[Opening Source passage section]

Most basketball fans remember Hall of Fame guard Dennis Johnson from his time with the legendary Larry Bird Celtics teams of the '80s. He was the guy on the receiving end of Bird's famous pass off the inbounds steal in Game 5 of the 1987 Eastern Conference Finals.
But before he was a Celtic, Johnson was part of a dynamic Sonics backcourt, along with two-time All-Star Gus Williams.
But Johnson let down the Sonics in '78 with one of the worst shooting performances in finals history, and the defending-champion Bullets wouldn't let him forget it in '79.
Per the Seattle Times' Steve Kelley, "In the seventh game [of the '78 finals], Seattle's star guard Dennis Johnson went 0 for 14 from the field and the next regular season, when Johnson missed his first shot against the Bullets, Washington coach Dick Motta barked at him, '0 for 15.'"
The Sonics finished with a regular-season record of 52-30, best in the Western Conference and second-best in the league...to the Bullets.
Before the playoffs, Sonics guard Fred Brown guessed the finals would once again come down to a battle between Seattle and Washington (D.C.).
Per NBA.com, Brown had said, "Don't be fooling yourself. You know it all boils down to us against Washington one more time. Both teams have great people all the way through the lineup. They're deeper, but we make up for that with our backcourt. I think it will be wild and picturesque all over again."
Indeed, the Bullets had the NBA's best frontcourt, anchored by Hall of Famers Wes Unseld and Elvin Hayes. They took Game 1, 99-97.
But that's all the Bullets would get. Seattle swept the next four games to win the title. The key play of the series was made by Dennis Johnson—the same Dennis Johnson who had failed to come through when it mattered in '78. With the Sonics up by two in overtime of Game 4, Johnson blocked a last-second attempt by Washington's Kevin Grevey to seal the win.
Johnson was named MVP of the '79 Finals, averaging 22.6 points, 6.0 rebounds and 6.0 assists per game. He and Gus Williams accounted for more than half of Seattle's points during the series.
According to Kelley, that '79 team developed a special rapport with the city of Seattle:
That team really felt as if it belonged to all of Seattle. The players were visible around town, in shops and restaurants and on the street. It was a band of approachable 'Everymen' who just happened to be the best-assembled team in the game at the time.
Those Sonics connected with this city in a way very few professional sports teams connect with their towns.
In a very real way, that '79 Sonics championship marked the end of an era in the NBA: an era of unprecedented parity.

[Closing Source passage section]
[Opening Data provided section]

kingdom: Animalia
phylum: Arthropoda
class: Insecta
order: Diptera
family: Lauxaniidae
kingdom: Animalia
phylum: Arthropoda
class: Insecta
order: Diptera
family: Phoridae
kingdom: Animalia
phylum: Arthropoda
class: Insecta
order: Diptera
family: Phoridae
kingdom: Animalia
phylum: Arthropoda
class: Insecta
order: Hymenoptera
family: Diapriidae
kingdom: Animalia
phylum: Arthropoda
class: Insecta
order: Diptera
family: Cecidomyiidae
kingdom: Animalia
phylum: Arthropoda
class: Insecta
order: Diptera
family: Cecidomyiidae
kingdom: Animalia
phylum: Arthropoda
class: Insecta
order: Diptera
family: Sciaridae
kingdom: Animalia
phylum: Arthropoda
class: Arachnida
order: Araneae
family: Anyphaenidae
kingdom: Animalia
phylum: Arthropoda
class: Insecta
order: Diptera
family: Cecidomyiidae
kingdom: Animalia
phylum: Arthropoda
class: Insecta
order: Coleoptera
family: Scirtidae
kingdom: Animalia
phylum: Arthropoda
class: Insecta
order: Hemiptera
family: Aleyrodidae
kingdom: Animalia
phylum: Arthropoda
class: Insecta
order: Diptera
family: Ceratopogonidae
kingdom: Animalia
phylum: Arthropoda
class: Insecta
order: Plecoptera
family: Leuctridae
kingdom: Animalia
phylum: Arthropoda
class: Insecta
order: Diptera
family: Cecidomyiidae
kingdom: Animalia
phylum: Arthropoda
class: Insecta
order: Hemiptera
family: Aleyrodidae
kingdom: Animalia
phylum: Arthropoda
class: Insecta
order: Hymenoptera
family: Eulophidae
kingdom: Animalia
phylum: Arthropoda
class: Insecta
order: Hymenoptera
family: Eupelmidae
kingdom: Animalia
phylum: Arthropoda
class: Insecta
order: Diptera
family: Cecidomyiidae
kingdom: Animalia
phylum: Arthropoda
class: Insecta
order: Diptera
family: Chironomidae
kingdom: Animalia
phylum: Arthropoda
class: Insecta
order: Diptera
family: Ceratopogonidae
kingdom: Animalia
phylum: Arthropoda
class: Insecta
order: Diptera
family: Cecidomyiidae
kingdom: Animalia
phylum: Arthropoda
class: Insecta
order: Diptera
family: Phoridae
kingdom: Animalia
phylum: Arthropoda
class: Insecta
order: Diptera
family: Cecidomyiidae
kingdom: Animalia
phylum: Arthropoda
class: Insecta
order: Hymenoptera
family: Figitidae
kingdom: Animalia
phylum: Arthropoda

[Closing Data provided section]

**Explore the material:**
(A) Translate this sentence from the passage above about the 1979 Sonics into Spanish: "Those Sonics connected with this city in a way very few professional sports teams connect with their towns."
(B) Reproduce the part of the passage above about the 1979 Sonics between "According to Kelley, that" and "with their towns.", inclusive.

**Responses for each task:**
(A) Aquellos Sonics conectaron con esta ciudad de una manera en que muy pocos equipos deportivos profesionales conectan con sus ciudades.

(B)
According to Kelley, that '79 team developed a special rapport with the city of Seattle:
That team really felt as if it belonged to all of Seattle. The players were visible around town, in shops and restaurants and on the street. It was a band of approachable 'Everymen' who just happened to be the best-assembled team in the game at the time.
Those Sonics connected with this city in a way very few professional sports teams connect with their towns.